つれない義兄
「やっぱりここにいた」
家の裏にある森が、小さな頃からクロウのお気に入りだった。
特に用がない日はほぼ森で過ごす兄を見つけるのは簡単なことだ。
大きな木にもたれかかる彼は長い手足を無造作に投げ出し、瞼を閉じている。
いつも冷静な兄の無防備な姿はキアラの頬を緩ませる。
木漏れ日に彩られて、どちらかといえば暗色の彼が柔らかな色合いに見えるこの景色がとても好き。

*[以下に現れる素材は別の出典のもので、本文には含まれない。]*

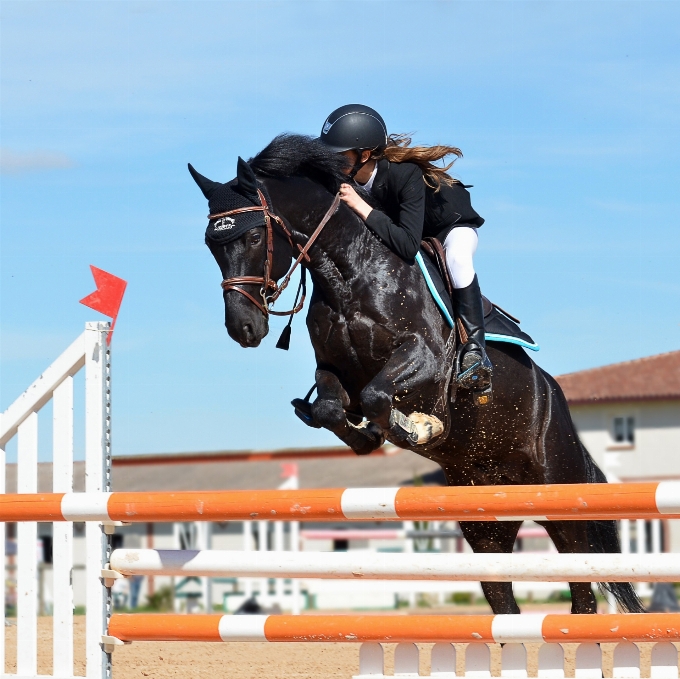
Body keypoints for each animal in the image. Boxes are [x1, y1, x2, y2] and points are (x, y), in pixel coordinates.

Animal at [190, 134, 644, 616]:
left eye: (255, 235)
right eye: (212, 245)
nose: (243, 328)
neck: (349, 272)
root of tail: (556, 399)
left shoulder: (425, 359)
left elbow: (379, 395)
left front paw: (419, 428)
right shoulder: (334, 371)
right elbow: (334, 408)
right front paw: (368, 436)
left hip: (562, 499)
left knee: (583, 594)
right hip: (485, 523)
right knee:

腰まである長い桜色の髪がゆるやかな風にふわりと揺れて、キアラは心地のよさに目を細めた。
そろそろ、春から夏へと匂いが変わってきた。
だけど森の中はまだ少しひやりとしている。
こちらで過ごす夏も、もう六回目。
でもこの季節はあまり好きではない。なぜならクロウが家を空けてしまうから。
キアラの養父レオは勇者と呼ばれていて、養母サアレは勇者の片腕として活躍した剣士。
二人とも今でも依頼があればそこに駆けつけ、魔物から人々を守っている。
息子であるクロウもそれは例外ではない。
彼は父のように、人々を守る強く正しい剣士となるよう鍛錬と実践を日々積んでいる。
キアラがこちらに住んで少し経った頃から、クロウは両親と共に魔物の被害から近隣の町や村を守ることを生業としている。
そして十五を迎えた年から父に代わり、毎年夏は遠く離れた地に討伐に出るのが決まりとなってしまった。
今のところ確約している長期の不在は夏の間だけだが、クロウはいつかこの家を出ていくのだろう。
かけがえのない相手に出会い、自分の家庭を築くのは自然なことだ。
(その相手が私ならいいのに……)
ありえない未来にため息をこぼしたキアラは、眠るクロウへそっと近付いた。
起こさないよう慎重に、重なる柔らかな葉の上に腰を下ろす。
肩を寄せると薄手のシャツ越しにほんのりと体温を感じて、高鳴る胸が心地良いときめきで満たされていく。
このままずっとこうしていたい。
しかし、ささやかな願いは面倒そうな声音で遮られてしまった。
「離れてくれる?」
見上げると、近くにいるクロウが呆れた視線を向けている。
「起きてたんだ?」
「起こされたから」
もっと体温を堪能したかったのに……。
残念としょげるキアラを構わず、クロウはいつものように距離を置いてしまった。
「寝るなら肩貸してあげるよ。あ、膝枕してあげる!」
相手にされないのはいつものことだ。
キアラは懲りずに、伸ばした膝をポンポンと叩いて見せる。
しかし、これまたいつも通り冷ややかな目で一瞥されただけだった。
だけどこんな視線だって、もう慣れっこになっている。
感情表現が乏しい彼は出会った時からずっとそっけない。
一時期、少しだけ気を許してくれた期間もあったけど、そんなの本当にただの数か月だった。
「いい。遠慮しとく」
「ほんと冷たいよね、兄さんは! 私はこんなに大好きなのに」
これ見よがしにキアラが大きなため息をついても、気にせず腰を上げようとするクロウの涼しい顔が恨めしい。
キアラの「好き」はもう、挨拶のようなものになっている。
「いい加減、そういうのはやめてくれ。兄妹でベタベタするような歳じゃないだろ」
少し前に十七を迎えたキアラと二十のクロウ。
確かにそれはそうだけど、少しは優しくしてくれてもいいのに。
名残惜しいキアラの視線なんかクロウは気にも止めない。
木から離れて立ち上がった彼は軽く伸び上がる。悔しいけど、そんな何気ない仕草も好きなのだ。
なにもかもが大好きで、たまに自分は病気なんじゃないかと不安になることもしばしばだった。
なのにどれだけ好意を示してもクロウにはこれっぽっちも通用しない。